Work order = From the first line to the last, reproduce the material exactly.
--- Data to examine Enclosed Below ---
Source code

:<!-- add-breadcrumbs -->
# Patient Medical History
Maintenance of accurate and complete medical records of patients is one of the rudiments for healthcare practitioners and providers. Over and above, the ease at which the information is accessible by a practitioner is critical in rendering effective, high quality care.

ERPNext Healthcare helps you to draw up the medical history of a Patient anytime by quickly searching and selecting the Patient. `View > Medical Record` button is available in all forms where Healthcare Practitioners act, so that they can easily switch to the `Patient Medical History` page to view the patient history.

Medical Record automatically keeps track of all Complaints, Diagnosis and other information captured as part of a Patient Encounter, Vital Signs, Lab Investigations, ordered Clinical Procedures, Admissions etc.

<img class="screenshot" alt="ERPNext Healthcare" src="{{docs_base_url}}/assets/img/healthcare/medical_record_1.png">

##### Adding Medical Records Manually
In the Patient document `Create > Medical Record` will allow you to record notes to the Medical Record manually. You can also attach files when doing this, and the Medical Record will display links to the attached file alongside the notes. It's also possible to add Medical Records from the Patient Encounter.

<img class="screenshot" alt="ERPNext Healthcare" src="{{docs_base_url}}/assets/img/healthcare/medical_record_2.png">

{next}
--- End of Enclosed Data to examine ---
Output for this task =
Source code

:<!-- add-breadcrumbs -->
# Patient Medical History
Maintenance of accurate and complete medical records of patients is one of the rudiments for healthcare practitioners and providers. Over and above, the ease at which the information is accessible by a practitioner is critical in rendering effective, high quality care.

ERPNext Healthcare helps you to draw up the medical history of a Patient anytime by quickly searching and selecting the Patient. `View > Medical Record` button is available in all forms where Healthcare Practitioners act, so that they can easily switch to the `Patient Medical History` page to view the patient history.

Medical Record automatically keeps track of all Complaints, Diagnosis and other information captured as part of a Patient Encounter, Vital Signs, Lab Investigations, ordered Clinical Procedures, Admissions etc.

<img class="screenshot" alt="ERPNext Healthcare" src="{{docs_base_url}}/assets/img/healthcare/medical_record_1.png">

##### Adding Medical Records Manually
In the Patient document `Create > Medical Record` will allow you to record notes to the Medical Record manually. You can also attach files when doing this, and the Medical Record will display links to the attached file alongside the notes. It's also possible to add Medical Records from the Patient Encounter.

<img class="screenshot" alt="ERPNext Healthcare" src="{{docs_base_url}}/assets/img/healthcare/medical_record_2.png">

{next}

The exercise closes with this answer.